Em algumas lojas, certos modelos já estão esgotados. "Se tivesse 2.000 máscaras, teria vendido todas", diz Luiz Antônio da Silva, sócio-administrador da Cirúrgica São Paulo, loja de produtos médicos localizada na capital paulista. De acordo com ele, a maior parte dos clientes quer comprar unidades para mandá-las a parentes que moram no exterior, em países afetados pela doença, como o México.

Opções de proteção

Há no mercado diferentes tipos de máscaras: as convencionais, mais finas e baratas, chamadas de "cirúrgicas" e as conhecidas como "N95", que são grossas e têm melhor poder de filtragem para partículas --grande parte dos modelos tem um "bico" maior na área da boca. As primeiras custam, em média, entre R$ 5 e R$ 10, para uma caixa com 50 unidades. As máscaras mais sofisticadas saem por R$ 1,50 e R$ 4 cada uma, mas os preços variam bastante entre as lojas.

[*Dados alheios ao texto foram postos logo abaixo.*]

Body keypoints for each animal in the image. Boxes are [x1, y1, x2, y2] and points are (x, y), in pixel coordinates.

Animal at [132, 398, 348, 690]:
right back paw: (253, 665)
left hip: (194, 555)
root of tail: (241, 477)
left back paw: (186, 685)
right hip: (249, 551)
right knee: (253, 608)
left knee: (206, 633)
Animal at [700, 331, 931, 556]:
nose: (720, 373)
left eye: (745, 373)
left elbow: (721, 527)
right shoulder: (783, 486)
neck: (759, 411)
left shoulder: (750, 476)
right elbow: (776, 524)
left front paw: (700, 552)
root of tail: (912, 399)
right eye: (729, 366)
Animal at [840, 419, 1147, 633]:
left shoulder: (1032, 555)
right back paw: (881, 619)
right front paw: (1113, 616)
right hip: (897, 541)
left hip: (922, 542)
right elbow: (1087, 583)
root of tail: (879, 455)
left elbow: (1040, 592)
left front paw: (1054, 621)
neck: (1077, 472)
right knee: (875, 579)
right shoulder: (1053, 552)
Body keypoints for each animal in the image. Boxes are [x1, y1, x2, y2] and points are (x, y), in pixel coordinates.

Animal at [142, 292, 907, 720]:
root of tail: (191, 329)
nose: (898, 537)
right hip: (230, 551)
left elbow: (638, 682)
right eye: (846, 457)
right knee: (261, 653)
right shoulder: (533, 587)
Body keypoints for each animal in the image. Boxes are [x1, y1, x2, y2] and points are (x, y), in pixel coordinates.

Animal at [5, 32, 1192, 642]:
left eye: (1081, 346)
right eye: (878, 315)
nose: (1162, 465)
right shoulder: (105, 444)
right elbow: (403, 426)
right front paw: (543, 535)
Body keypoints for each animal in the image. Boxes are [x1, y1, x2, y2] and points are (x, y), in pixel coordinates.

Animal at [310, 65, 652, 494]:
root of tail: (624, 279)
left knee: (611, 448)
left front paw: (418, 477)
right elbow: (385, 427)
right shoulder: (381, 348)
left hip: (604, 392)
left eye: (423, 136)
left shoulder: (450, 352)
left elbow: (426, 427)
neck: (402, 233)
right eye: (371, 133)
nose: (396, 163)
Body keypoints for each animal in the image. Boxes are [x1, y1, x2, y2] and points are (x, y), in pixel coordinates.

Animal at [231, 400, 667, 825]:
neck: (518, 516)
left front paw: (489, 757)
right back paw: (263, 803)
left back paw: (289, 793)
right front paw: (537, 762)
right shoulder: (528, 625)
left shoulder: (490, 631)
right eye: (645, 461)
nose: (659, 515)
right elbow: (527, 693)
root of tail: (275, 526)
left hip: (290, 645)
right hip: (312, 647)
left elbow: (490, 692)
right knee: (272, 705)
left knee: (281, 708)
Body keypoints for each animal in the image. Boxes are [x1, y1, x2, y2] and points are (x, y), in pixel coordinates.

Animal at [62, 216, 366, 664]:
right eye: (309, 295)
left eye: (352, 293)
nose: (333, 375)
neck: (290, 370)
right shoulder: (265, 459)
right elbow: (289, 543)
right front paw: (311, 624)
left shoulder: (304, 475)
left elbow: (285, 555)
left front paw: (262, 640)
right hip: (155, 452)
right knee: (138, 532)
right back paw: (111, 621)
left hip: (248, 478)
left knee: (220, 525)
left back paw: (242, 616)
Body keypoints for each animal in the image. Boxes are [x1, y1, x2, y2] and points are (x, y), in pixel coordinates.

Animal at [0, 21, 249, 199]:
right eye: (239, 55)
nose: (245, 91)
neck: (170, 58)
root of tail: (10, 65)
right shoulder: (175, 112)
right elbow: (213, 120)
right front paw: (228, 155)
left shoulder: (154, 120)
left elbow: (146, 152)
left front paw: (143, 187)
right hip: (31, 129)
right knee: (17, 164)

Entretanto, de acordo com Clarisse Martins Machado, pesquisadora do laboratório de virologia do Instituto de Medicina Tropical de São Paulo, não há estudos que comprovem cabalmente que as máscaras funcionem. "Por precaução, é bom usar, porque bem ou mal é uma barreira, não deixa as gotículas atravessarem. É esperado que ela tenha uma eficácia ao menos parcial", diz.

Segundo especialistas, o modelo comum, mais simples, já é suficiente para prevenir a gripe suína, pois protege o nariz e a boca. "Para um caso comum de influenza, que não requer o isolamento de grandes distâncias, as máscaras cirúrgicas já são suficientes", afirma Luis Fernando Aranha Camargo, infectologista da Unifesp (Universidade Federal de São Paulo).

Onde usar

Para o médico, não é necessário usar a máscara o tempo todo --apenas quando há contato com pessoas doentes ou em grandes aglomerações. Camargo afirma ter achado "um exagero" a foto de um homem usando máscara em um estádio de futebol vazio na Cidade do México. Em locais como cinemas, teatros e no transporte público é altamente recomendável o uso do acessório.

Outras medidas de prevenção incluem não compartilhar alimentos, copos, toalhas e objetos de uso pessoal e lavar as mãos com frequência, por 15 a 20 segundos, usando água e sabão ou até gel à base de álcool, especialmente depois de tossir ou espirrar. É bom evitar levar a mão aos olhos, ao nariz ou a boca.